Task requirements:
a: In the UniqueStringList code, copy the passage from "while(index < slotIndex)" to "bool Contains(string item)", renaming "slots" to "entries".
b: According to the UniqueStringList code, which method removes all values at once?
c: Decide whether each statement agrees with the UniqueStringList code, answering yes or no and quoting the words that decide it: (i) Null values are supported. (ii) A maximum capacity can be given in a constructor to presize the internal arrays. (iii) Individual values can be removed after they are added.

I have kept this class lean and mean for performance purposes.

• Null values are not supported but are not checked for - that is the responsibility of the caller.
• There is no option to remove individual values once added. You can however use the Clear() method to remove them all.
• I've added a few additional members such as Count, Contains(), IndexOf() & this[] to show it is still a list but I suspect the Add() and Intern() methods will be used primarily. 
• If you have an idea of the maximum capacity required then it can be provided in a constructor to presize the internal arrays. Note this is will be rounded up to match the Golden Prime used and the LoadFactor but will not be less than specified.

public sealed class UniqueStringList
{
  const float LoadFactor = .72f;

  Slot[] slots;
  int[] buckets;
  int slotIndex;
  QuickDivideInfo quickDivideInfo;

  public UniqueStringList()
  {
    Expand(0);
  }

  public UniqueStringList(int capacity)
  {
    Expand(capacity);
  }

  public int Count
  {
    get { return slotIndex; }
  }

  public void Clear()
  {
    Array.Clear(slots, 0, slotIndex);
    Array.Clear(buckets, 0, buckets.Length);

    slotIndex = 0;
  }

  public string Intern(string item)
  {
    int index;

    return slotIndex == (index = AddIfMissing(item)) ? item : slots[index].Value;
  }

  public void Intern(ref string item)
  {
    int index;

    if (slotIndex != (index = AddIfMissing(item)))
    {
      item = slots[index].Value;
    }
  }

  public void AddRange(IEnumerable<string> items)
  {
    foreach (var item in items)
    {
      if (item == null) continue;

      AddIfMissing(item);
    }
  }

  public bool Add(string item)
  {
    return slotIndex == AddIfMissing(item);
  }

  public bool Add(string item, out int index)
  {
    return slotIndex == (index = AddIfMissing(item));
  }

  public IEnumerable<string> GetItems()
  {
    var index = 0;

    while(index < slotIndex)
    {
      yield return slots[index++].Value;
    }
  }

  public string this[int index]
  {
    get { return slots[index].Value; }
  }

  public bool Contains(string item)
  {
    return IndexOf(item) != -1;
  }

  public int IndexOf(string item)
  {
    int hashCode = item.GetHashCode() & MathHelper.Lower31BitMask;
    int bucketIndex = quickDivideInfo.ModuloPositive(hashCode);

    for (int i = buckets[bucketIndex] - 1; i >= 0; i = slots[i].Next)
    {
      if (slots[i].HashCode == hashCode && string.Equals(slots[i].Value, item))
      {
        return i;
      }
    }

    return -1;
  }

  int AddIfMissing(string item)
  {
    var hashCode = item.GetHashCode() & MathHelper.Lower31BitMask;
    var bucketIndex = quickDivideInfo.ModuloPositive(hashCode);

    for (int i = buckets[bucketIndex] - 1; i >= 0; i = slots[i].Next)
    {
      if (slots[i].HashCode == hashCode && string.Equals(slots[i].Value, item))
      {
        return i;
      }
    }

    if (slotIndex == slots.Length)

Data excerpt:
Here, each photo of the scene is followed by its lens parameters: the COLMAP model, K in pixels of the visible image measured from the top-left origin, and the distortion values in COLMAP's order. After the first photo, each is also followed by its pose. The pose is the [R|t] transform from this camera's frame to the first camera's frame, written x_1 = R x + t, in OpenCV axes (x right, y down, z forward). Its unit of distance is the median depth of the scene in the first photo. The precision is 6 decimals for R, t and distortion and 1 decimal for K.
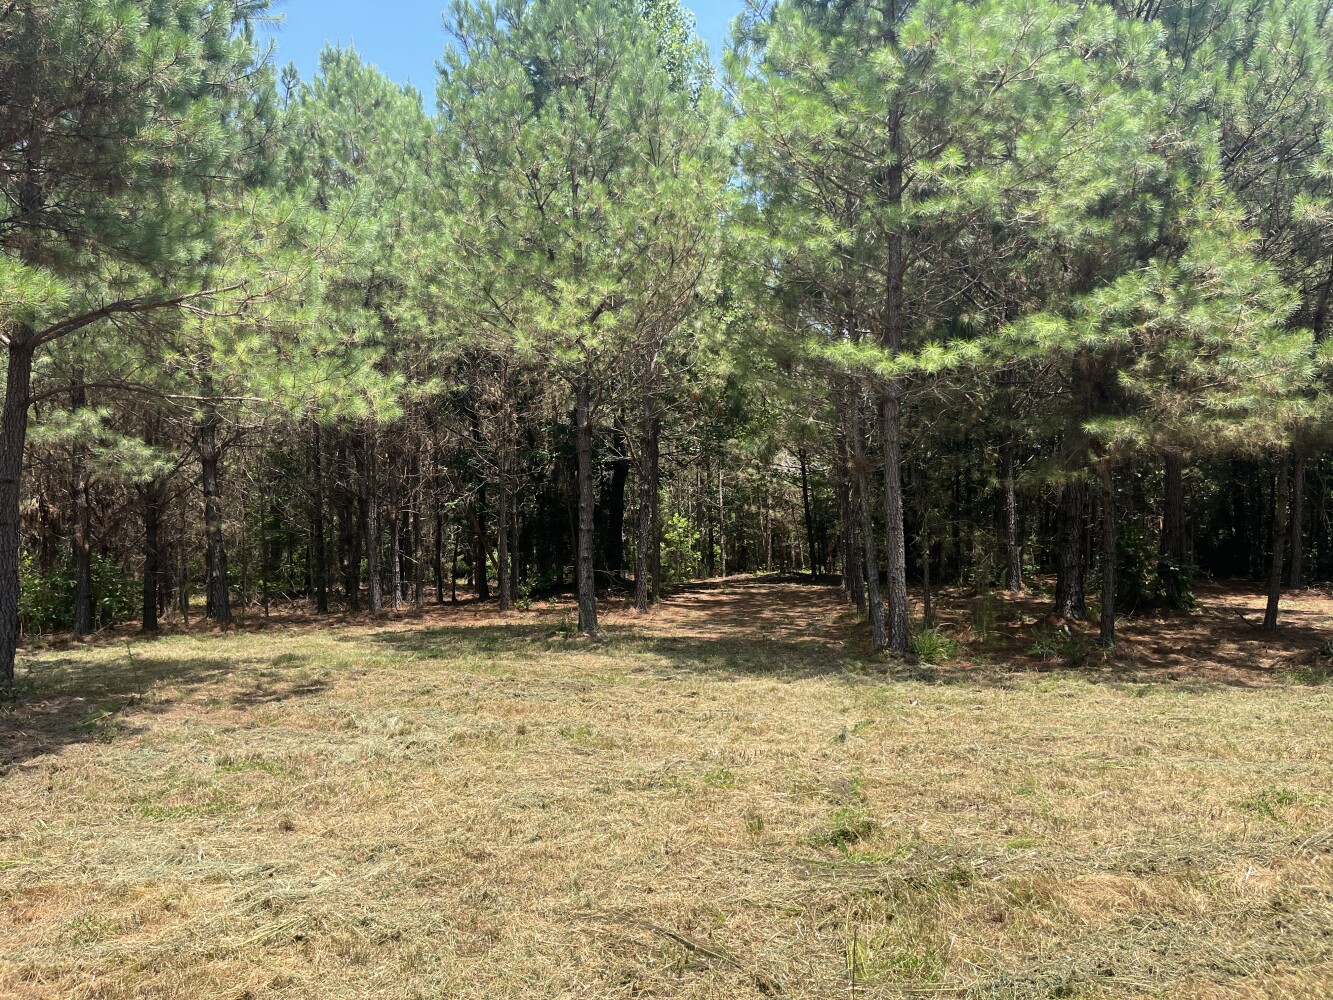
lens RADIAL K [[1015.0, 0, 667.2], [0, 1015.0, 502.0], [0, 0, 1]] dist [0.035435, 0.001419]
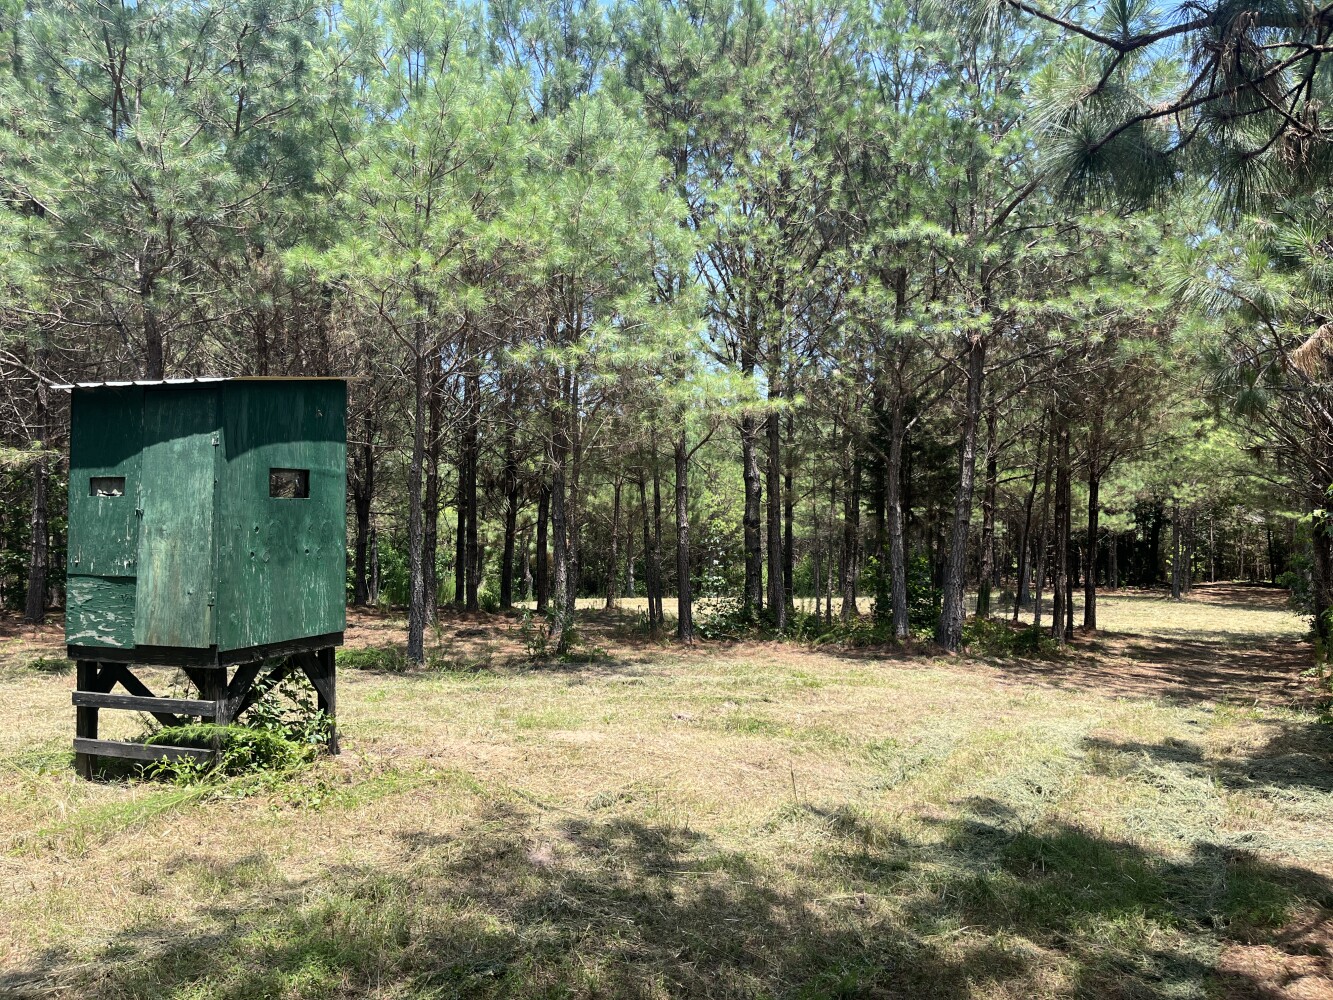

Results for each task:
a:
while(index < slotIndex)
    {
      yield return entries[index++].Value;
    }
  }

  public string this[int index]
  {
    get { return entries[index].Value; }
  }

  public bool Contains(string item)

b: The Clear() method.

c:
(i) No: "Null values are not supported but are not checked for"
(ii) Yes: "If you have an idea of the maximum capacity required then it can be provided in a constructor to presize the internal arrays."
(iii) No: "There is no option to remove individual values once added."